Ainsi, plus le groupe a une entité élevée,  plus la sanction à lui imposer sera importante. De même que l’existence de circonstances atténuante jouera dès lors peu sur cette sanction.

L’auteur propose donc que  l’on réagira différemment face à un groupe selon le degré d’entité de celui-ci. Et ce, parce qu’une unité trop grande est vue comme une menace.

C’est pour cela que les circonstances atténuantes sont généralement mieux accueillies en se qui concernent des groupes criminels peu soudés.

La position de l’auteur est donc dans la suite de celle de Malle (2010), qui suggérait que les groupes à haute entité étaient également ceux qui étaient les plus conscient de leurs actions.

C’est donc cet aspect menaçant des groupes unifiés qui conduit l’intuition première des gens dans leur appréciation des sanctions à apporter à ce type de groupes.

On constate également que l’auteur tend à proposer que les différentes perceptions, que l’on se fait du degré d’entité d’un groupe, sont en mesure de nous aider à interpréter les stéréotypes basés sur l’appartenance à un groupe. Partant de cette prémisse, il observe que le statut culturel faible accordé aux minorités, et ce indépendamment du type de culture, n’est que la conséquence directe de l’entité de ces groupes.

Le faible degré de coercition au sein d’un groupe pourra mener à un partage de responsabilité pouvant amener à une diminution des peines. De manière inverse, le parquet pourra mettre l’accent sur la coordination des agents à commettre un acte répressible pour accroitre leur responsabilité, et ainsi requérir des peines plus importantes.

Selon l’auteur, des travaux futures pourraient également permettre de démontrer que les gens pourraient être moins à même de féliciter une bonne action si elle a été accomplie par un groupe très unis.  Cela pourrait notamment affecter l’image publique de que l’on accorde aux personnes morales à but charitable.

En conclusion, cette étude a démontré que la vision que l’on a d’un groupe, qu’il soit très uni ou pas, influe sur la sévérité des sanctions posées lors d’une transgression.
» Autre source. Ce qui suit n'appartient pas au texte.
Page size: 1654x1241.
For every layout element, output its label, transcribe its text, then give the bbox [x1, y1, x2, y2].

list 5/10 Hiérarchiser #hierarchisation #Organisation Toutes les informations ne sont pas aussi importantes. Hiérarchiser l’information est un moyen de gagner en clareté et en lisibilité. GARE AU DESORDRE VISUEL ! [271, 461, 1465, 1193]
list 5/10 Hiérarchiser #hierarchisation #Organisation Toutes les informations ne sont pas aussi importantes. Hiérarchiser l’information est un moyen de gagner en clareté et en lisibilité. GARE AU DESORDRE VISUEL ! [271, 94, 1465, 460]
Ce biais potentiel, étant indépendant du contexte social, peut être difficile à éviter. Force est cependant d’apercevoir que l’objet de cette étude peut avoir d’importantes conséquences sur la manière dont rendre la justice, et ainsi faire qu’elle devienne effectivement une justice égale à tous.

Bibliographie

Newheiser, A., Sawaoka, T. & Dovidio, J.F. (2012). Why do we punish groups? High entitativity promotes moral suspicion. Journal of Experimental Social Psychology. 48, 931-936

Klein O. (2012), syllabus de  Cognition sociale. Bruxelles : Presses universitaires de Bruxelles.